On n’est pas très sûr de la cause principale mais le toubib m’a dit que pour mon inflammation du pharynx, il n’y a rien de viral ni de microbien. Non, pour lui, comme ça a commencé lundi dernier, le jour du pic de la canicule (comment veux-tu, comment veux-tu ?...), comme je n’ai pas la climatisation, chez moi (a priori, je n’en aurai jamais, quelque part, je suis un peu contre car ce n’est pas très écolo et ça aggrave la chaleur dehors, donc dedans), je suis plutôt un adepte des ventilateurs, un dans chaque pièce et chaque pièce le sien et lundi après-midi, justement, j’en avais un, à fond les manettes, à un mètre de moi. Et dans l’après-midi, quand j’ai senti que j’avais la gorge sèche, je ne me suis pas inquiété outre mesure. Mais au fur et à mesure de la soirée, j’avais de plus en plus de mal à déglutir et je ne vous dis pas la nuit que j’ai passée.

Parlons-en, justement, de la mauvaise nuit de lundi à mardi : je me suis levé vers 2h45 car je sentais une odeur de fumée et j’ai cru qu’il pouvait y avoir le feu dans un appartement de l’immeuble ou d’un immeuble voisin. Je n’ai réalisé qu’après que ça pouvaient être les fumées des incendies de la Teste de Buch. Ça m’a gêné mais bon, comme j’avais déjà la gorge prise… Bref, ça ne s’est pas arrangé le mardi et j’ai vu mon toubib le lendemain. Je craignais tellement une angine (il paraît qu’il y a des cas, actuellement, dans la région et peut-être même ailleurs) mais il n’en est rien. Ça m’a partiellement rassuré car si c’est vraiment un problème de ventilateur aggravé par les fumées des incendies, je me trouve devenu bien fragile et ça n’augure rien de bien pour les années à venir. Bof, je vais me retrouver en petit vieux fragile de la gorge, entre autres.

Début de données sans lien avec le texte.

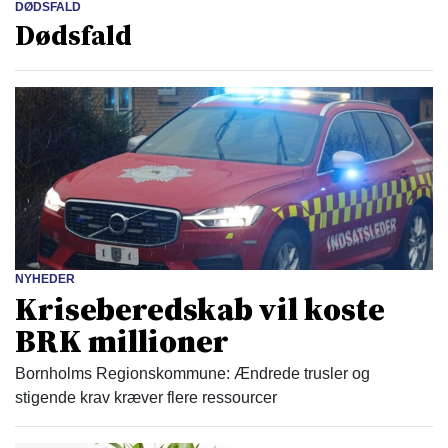
DØDSFALD
Dødsfald
NYHEDER
Kriseberedskab vil koste
BRK millioner
Bornholms Regionskommune: Ændrede trusler og
stigende krav kræver flere ressourcer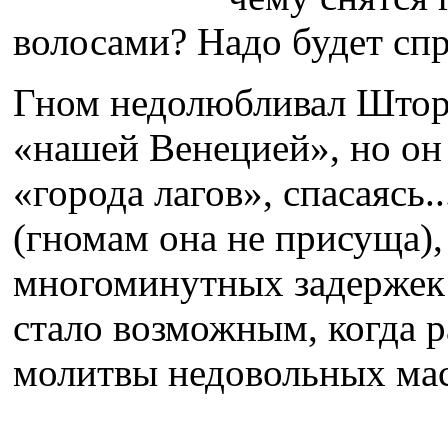
волосами? Надо будет сп
Гном недолюбливал Шторм
«нашей Венецией», но он 
«города лагов», спасаясь.
(гномам она не присуща),
многоминутных задержек 
стало возможным, когда 
молитвы недовольных мас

Il a quand même fallu que je prenne ma température et s’il vous plaît, n’ouvrez pas les yeux et n’arrondissez pas vos bouches en pensant que « non, Stéphane ne va pas oser, quand même ? » parce que si, je vais parler de comment on sait si on a de la fièvre ou non. Le thermomètre frontal, on sait qu’il n’est pas assez précis. Et le seul thermomètre anal que j’avais, c’était un vieux modèle au mercure. Alors, je suis allé en acheter un, digital mais anal. Ou anal mais digital. Et j’en ai même acheté deux. Un pour moi et un pour les invités en cas de besoin. Mais pour les invités, un seul car il ne faut pas exagérer non plus, ma bonté à des limites. Au fait, j’en ai profité pour me faire tester, au cas où, je suis négatif à la Covid, je dis ça au passage car au cas où ça intéresserait quelqu’un… Et heureusement que ce blog n’est pas oral, car je n’ai plus du tout de voix.